Mungkin mereka tak memiliki kisah seromantis banyak pasangan kisah cinta lainnya. Rama-Shinta bukan panutan keduanya. Kisah yang tak sempurna, begitulah kiranya. Terkadang tak akan ada duka bila tak ada bahagia, begitupun sebaliknya. Maka dari itu, keduanya percaya tak akan ada bahagia bila tak ada duka. Dan mungkin, kini adalah mula duka yang selalu mereka dapatkan dalam hubungan cinta. Cinta yang sebenarnya tidak berjalan apa adanya.
"Aku baru lihat kamu berani pakai baju itu." Kata Djati.
Sempurna dengan uang dan penampilannya, tak mengurangi eksistensi Djati sebagai suami yang kaku bukan main. Anjani Sita merasakannya. Kebosanan sampai melandanya karena fase kekakuan suaminya.

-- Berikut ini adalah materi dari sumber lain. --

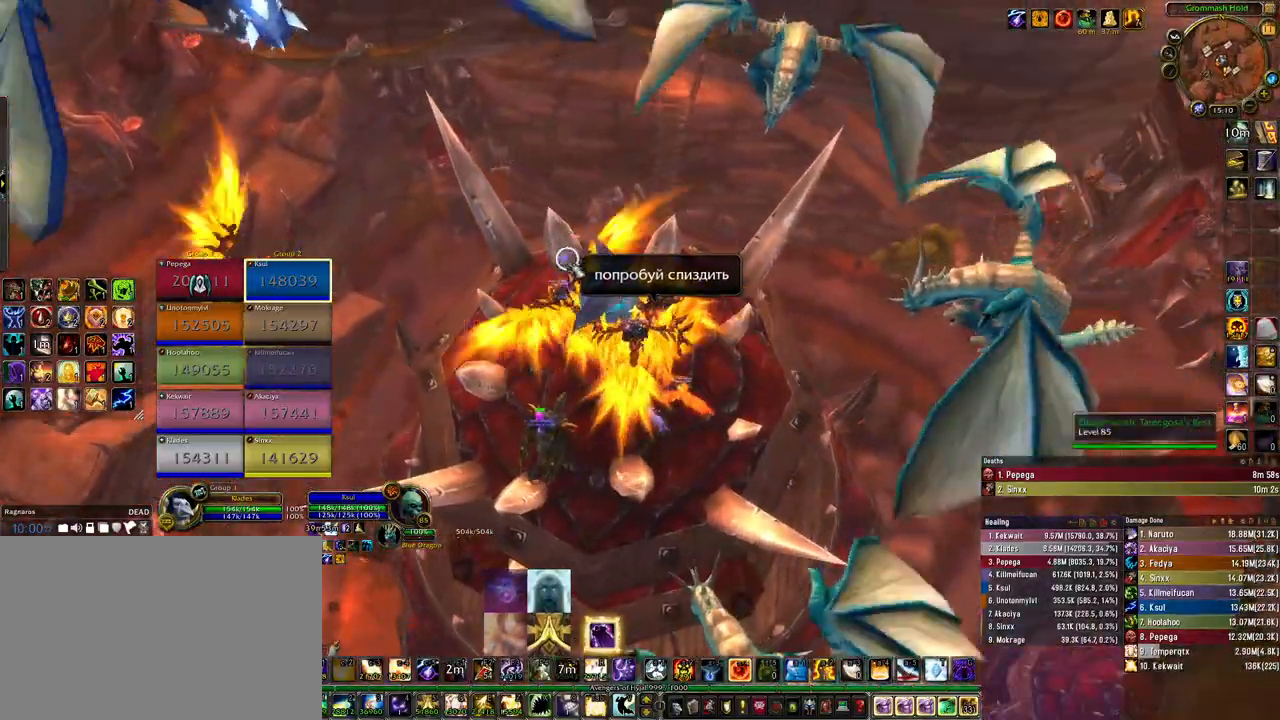
{"keys": [], "mouse": [], "events": [[67, "a", "up"], [233, "w", "up"]]}
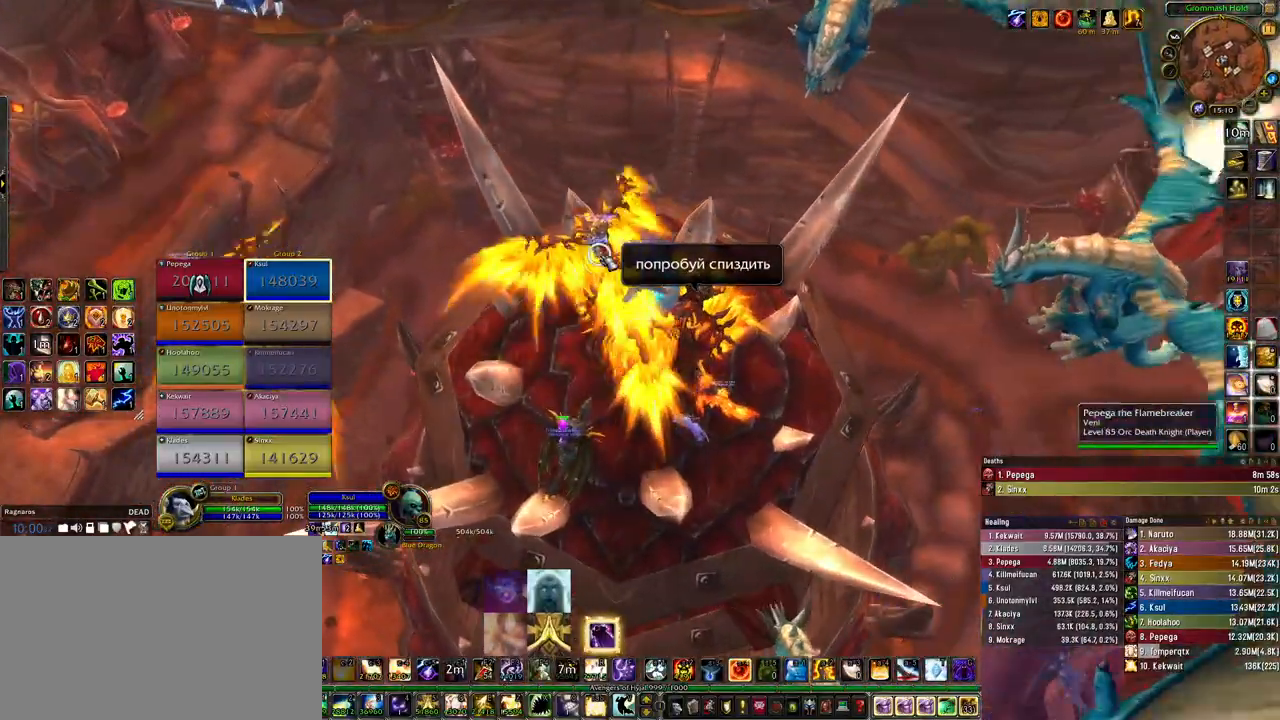
{"keys": ["space"], "mouse": [], "events": [[200, "w", "down"], [333, "w", "up"], [467, "space", "down"]]}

"Ini gaun tidur, bukan baju seperti yang kamu bilang."
Djati mengendikkan bahunya. Pernyataannya mengenai baju ataupun gaun tidur itu tak menjadi masalah. Yang bermasalah adalah bagaimana Sita tak mau membuka diri agar hubungan mereka bisa maju, meski hanya selangkah.
"Apa kamu akan tidur dengan gaun tidur itu kalo begitu?" tanya Djati kembali.
Mulai muak dengan pertanyaan Djati, perempuan itu membalikkan tubuh. Perlahan tapi pasti, Sita melihat kedalaman mata Djati yang sangat misterius.
"Jawabannya iya. Tapi aku nggak akan tidur di sini, di kamar ini."
"Lalu buat apa kamu ada di sini?"
Sita melebarkan tangannya, menunjukkan pada Djati mengenai keberadaan seluruh kebutuhan rias serta pembersih wajah rutin istrinya itu.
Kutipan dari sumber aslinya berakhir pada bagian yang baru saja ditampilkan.